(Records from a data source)
***
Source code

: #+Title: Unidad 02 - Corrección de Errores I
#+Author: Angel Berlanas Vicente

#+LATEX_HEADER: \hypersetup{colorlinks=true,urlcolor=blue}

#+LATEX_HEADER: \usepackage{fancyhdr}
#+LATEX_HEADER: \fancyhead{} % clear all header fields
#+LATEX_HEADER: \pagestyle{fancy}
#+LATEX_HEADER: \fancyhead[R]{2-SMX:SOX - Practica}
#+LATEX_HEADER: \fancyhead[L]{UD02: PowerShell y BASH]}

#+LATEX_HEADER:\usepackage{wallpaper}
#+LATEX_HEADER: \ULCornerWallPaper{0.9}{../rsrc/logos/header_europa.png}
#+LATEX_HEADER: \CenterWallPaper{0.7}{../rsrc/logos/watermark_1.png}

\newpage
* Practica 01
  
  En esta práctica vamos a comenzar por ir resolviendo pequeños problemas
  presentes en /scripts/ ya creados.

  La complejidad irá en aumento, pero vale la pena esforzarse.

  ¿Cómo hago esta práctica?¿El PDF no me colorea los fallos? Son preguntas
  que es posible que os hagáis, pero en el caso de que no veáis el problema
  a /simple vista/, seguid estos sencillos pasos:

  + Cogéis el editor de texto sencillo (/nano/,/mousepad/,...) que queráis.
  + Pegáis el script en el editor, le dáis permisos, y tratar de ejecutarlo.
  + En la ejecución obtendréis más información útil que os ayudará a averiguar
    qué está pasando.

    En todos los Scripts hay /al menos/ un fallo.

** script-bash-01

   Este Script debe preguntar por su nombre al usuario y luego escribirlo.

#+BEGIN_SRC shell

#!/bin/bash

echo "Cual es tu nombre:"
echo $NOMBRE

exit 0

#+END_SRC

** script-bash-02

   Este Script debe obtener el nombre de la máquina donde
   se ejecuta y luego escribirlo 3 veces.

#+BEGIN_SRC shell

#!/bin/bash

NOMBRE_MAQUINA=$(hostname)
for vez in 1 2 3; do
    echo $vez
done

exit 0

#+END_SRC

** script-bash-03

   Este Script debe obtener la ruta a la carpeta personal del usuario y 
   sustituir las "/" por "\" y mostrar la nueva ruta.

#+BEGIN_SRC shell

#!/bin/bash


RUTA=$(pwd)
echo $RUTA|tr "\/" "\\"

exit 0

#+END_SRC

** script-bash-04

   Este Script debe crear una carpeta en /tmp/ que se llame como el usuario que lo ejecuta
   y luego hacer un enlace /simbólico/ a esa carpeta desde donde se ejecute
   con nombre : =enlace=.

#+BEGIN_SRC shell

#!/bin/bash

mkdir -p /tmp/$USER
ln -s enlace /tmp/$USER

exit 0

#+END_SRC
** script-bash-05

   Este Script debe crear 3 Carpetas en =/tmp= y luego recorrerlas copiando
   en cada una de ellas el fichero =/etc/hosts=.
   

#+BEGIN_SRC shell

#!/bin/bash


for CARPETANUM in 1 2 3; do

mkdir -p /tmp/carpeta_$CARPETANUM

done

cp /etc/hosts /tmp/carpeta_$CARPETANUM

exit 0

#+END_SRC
***
Prompt:
An exact reproduction of all the entries, complete to the last line, is needed.

Solution for this exercise:
Source code

: #+Title: Unidad 02 - Corrección de Errores I
#+Author: Angel Berlanas Vicente

#+LATEX_HEADER: \hypersetup{colorlinks=true,urlcolor=blue}

#+LATEX_HEADER: \usepackage{fancyhdr}
#+LATEX_HEADER: \fancyhead{} % clear all header fields
#+LATEX_HEADER: \pagestyle{fancy}
#+LATEX_HEADER: \fancyhead[R]{2-SMX:SOX - Practica}
#+LATEX_HEADER: \fancyhead[L]{UD02: PowerShell y BASH]}

#+LATEX_HEADER:\usepackage{wallpaper}
#+LATEX_HEADER: \ULCornerWallPaper{0.9}{../rsrc/logos/header_europa.png}
#+LATEX_HEADER: \CenterWallPaper{0.7}{../rsrc/logos/watermark_1.png}

\newpage
* Practica 01
  
  En esta práctica vamos a comenzar por ir resolviendo pequeños problemas
  presentes en /scripts/ ya creados.

  La complejidad irá en aumento, pero vale la pena esforzarse.

  ¿Cómo hago esta práctica?¿El PDF no me colorea los fallos? Son preguntas
  que es posible que os hagáis, pero en el caso de que no veáis el problema
  a /simple vista/, seguid estos sencillos pasos:

  + Cogéis el editor de texto sencillo (/nano/,/mousepad/,...) que queráis.
  + Pegáis el script en el editor, le dáis permisos, y tratar de ejecutarlo.
  + En la ejecución obtendréis más información útil que os ayudará a averiguar
    qué está pasando.

    En todos los Scripts hay /al menos/ un fallo.

** script-bash-01

   Este Script debe preguntar por su nombre al usuario y luego escribirlo.

#+BEGIN_SRC shell

#!/bin/bash

echo "Cual es tu nombre:"
echo $NOMBRE

exit 0

#+END_SRC

** script-bash-02

   Este Script debe obtener el nombre de la máquina donde
   se ejecuta y luego escribirlo 3 veces.

#+BEGIN_SRC shell

#!/bin/bash

NOMBRE_MAQUINA=$(hostname)
for vez in 1 2 3; do
    echo $vez
done

exit 0

#+END_SRC

** script-bash-03

   Este Script debe obtener la ruta a la carpeta personal del usuario y 
   sustituir las "/" por "\" y mostrar la nueva ruta.

#+BEGIN_SRC shell

#!/bin/bash


RUTA=$(pwd)
echo $RUTA|tr "\/" "\\"

exit 0

#+END_SRC

** script-bash-04

   Este Script debe crear una carpeta en /tmp/ que se llame como el usuario que lo ejecuta
   y luego hacer un enlace /simbólico/ a esa carpeta desde donde se ejecute
   con nombre : =enlace=.

#+BEGIN_SRC shell

#!/bin/bash

mkdir -p /tmp/$USER
ln -s enlace /tmp/$USER

exit 0

#+END_SRC
** script-bash-05

   Este Script debe crear 3 Carpetas en =/tmp= y luego recorrerlas copiando
   en cada una de ellas el fichero =/etc/hosts=.
   

#+BEGIN_SRC shell

#!/bin/bash


for CARPETANUM in 1 2 3; do

mkdir -p /tmp/carpeta_$CARPETANUM

done

cp /etc/hosts /tmp/carpeta_$CARPETANUM

exit 0

#+END_SRC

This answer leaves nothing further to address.